## Excerpted text

Chemotaxis Chamber Assay—Inhibitor studies were performed in a 48-well microchemotaxis chamber (Neuroprobe, Cabin John, MD). wtIGFBP-6 or mIGFBP-6 (1 μg/ml) was added to serum-free DMEM with or without inhibitors (PD098059, SB203580, and SP600125, all 10 μm) and placed in the bottom wells of the chamber. Polycarbonate filters (8-μm pore size) were pre-coated with gelatin (100 μg/ml) and placed over the bottom wells. RD cells (5.6 × 104 cells/well) were resuspended in serum-free DMEM and placed into top wells. The chamber was incubated at 37 °C in 5% CO2 for 24 h, after which the filters were removed, fixed, stained, mounted, and photographed. Nonmigrating cells were removed and at least three random fields/well of triplicate wells were photographed, and migrating cells were counted using ImageJ software. At least three independent experiments were performed.

## Entries supplied
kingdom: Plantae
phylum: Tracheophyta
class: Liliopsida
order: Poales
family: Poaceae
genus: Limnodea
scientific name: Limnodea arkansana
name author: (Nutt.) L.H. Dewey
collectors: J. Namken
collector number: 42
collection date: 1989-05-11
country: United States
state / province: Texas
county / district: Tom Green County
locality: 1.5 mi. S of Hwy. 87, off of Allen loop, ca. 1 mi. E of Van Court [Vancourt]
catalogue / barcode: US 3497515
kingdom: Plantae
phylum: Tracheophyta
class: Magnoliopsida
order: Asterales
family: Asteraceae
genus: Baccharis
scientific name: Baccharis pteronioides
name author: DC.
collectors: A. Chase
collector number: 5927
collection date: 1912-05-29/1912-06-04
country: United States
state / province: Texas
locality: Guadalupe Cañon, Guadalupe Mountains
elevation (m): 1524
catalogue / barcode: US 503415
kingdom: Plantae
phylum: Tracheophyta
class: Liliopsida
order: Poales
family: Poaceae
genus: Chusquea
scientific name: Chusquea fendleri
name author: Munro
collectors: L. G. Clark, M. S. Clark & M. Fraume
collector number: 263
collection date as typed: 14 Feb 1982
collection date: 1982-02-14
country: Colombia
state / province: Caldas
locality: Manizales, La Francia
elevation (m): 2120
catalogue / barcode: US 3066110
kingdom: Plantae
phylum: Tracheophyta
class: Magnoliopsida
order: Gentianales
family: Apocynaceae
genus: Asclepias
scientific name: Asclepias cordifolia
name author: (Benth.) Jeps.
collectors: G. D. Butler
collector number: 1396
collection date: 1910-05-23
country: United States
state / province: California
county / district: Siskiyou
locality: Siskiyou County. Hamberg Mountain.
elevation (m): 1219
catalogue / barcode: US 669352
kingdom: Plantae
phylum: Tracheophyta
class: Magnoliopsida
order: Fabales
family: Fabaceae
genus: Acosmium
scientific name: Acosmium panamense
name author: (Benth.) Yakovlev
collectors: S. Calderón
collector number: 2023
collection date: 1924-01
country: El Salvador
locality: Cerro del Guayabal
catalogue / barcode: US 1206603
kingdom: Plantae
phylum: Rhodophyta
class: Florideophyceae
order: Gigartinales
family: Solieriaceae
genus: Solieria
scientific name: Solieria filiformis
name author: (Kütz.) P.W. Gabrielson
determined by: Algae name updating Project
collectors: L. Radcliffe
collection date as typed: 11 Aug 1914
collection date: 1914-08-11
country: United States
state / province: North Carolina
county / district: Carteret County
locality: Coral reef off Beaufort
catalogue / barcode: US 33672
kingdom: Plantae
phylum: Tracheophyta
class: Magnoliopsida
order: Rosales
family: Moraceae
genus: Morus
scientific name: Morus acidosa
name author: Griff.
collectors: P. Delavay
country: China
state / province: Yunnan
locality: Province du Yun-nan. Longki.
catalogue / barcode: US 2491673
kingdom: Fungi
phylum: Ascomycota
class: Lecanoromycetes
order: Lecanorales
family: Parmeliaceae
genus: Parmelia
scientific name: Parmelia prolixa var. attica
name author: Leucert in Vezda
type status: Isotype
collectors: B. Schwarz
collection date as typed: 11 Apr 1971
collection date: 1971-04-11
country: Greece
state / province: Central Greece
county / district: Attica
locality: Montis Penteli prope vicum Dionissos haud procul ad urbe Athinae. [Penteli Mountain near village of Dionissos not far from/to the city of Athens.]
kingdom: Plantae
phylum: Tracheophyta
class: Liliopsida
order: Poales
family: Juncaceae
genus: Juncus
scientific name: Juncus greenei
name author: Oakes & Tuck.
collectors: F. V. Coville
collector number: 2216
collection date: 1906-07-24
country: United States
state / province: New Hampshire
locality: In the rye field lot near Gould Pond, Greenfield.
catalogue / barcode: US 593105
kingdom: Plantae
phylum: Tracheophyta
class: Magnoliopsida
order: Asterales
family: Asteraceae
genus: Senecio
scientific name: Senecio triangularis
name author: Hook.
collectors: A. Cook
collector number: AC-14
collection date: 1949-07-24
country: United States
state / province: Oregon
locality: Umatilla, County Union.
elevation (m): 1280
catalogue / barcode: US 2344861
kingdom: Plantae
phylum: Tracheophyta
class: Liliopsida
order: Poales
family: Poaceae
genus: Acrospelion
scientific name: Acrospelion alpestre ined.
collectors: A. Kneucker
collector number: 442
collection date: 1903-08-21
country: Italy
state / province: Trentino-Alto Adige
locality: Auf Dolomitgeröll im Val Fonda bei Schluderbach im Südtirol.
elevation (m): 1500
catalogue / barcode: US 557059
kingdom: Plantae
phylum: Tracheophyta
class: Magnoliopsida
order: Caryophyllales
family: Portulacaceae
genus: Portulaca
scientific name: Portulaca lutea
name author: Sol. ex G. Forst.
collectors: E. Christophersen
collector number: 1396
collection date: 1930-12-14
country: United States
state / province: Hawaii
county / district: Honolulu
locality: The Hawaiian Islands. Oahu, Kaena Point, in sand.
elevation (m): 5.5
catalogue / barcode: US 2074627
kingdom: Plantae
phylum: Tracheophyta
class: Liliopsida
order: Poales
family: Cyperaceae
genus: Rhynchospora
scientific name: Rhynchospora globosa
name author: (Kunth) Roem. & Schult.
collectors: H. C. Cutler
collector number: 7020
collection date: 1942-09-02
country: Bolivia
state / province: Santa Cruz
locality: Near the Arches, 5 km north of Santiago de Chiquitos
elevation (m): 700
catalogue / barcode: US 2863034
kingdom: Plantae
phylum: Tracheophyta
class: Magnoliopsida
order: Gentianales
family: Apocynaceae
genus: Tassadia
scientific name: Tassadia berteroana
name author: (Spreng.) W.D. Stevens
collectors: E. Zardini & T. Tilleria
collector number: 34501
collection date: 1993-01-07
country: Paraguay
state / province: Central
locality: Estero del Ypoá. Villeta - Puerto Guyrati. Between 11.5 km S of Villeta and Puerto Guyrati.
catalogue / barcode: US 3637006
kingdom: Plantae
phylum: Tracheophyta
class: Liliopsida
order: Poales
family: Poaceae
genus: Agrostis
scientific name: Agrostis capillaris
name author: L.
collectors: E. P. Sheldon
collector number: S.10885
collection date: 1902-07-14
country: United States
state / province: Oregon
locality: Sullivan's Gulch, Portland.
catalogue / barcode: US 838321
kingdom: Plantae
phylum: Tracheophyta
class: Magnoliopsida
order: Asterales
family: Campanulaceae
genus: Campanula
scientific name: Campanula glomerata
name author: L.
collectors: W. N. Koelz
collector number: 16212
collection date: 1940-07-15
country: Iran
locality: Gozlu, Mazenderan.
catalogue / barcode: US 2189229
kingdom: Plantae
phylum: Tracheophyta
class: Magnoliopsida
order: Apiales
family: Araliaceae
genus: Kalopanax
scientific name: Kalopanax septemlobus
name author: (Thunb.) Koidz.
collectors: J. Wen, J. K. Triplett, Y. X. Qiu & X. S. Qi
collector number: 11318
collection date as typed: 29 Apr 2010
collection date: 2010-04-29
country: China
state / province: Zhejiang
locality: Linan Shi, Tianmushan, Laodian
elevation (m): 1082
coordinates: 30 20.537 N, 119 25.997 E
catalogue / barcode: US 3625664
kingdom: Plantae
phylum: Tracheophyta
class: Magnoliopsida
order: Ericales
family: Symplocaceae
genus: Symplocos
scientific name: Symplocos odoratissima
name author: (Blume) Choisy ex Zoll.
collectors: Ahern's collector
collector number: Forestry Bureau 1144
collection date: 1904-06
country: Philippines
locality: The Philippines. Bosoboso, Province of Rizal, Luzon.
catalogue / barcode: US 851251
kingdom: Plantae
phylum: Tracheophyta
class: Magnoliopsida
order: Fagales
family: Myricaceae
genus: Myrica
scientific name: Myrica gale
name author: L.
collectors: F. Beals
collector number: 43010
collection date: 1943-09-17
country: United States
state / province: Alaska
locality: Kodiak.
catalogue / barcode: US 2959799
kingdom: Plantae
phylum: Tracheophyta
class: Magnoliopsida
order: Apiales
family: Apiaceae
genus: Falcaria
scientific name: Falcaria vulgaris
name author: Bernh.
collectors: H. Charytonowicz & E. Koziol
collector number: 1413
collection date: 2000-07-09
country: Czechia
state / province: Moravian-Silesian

## What is being asked
In the chemotaxis assay text, what pore size did the polycarbonate filters have? The lines have nothing to do with this exercise.

## Answer for the task
8 μm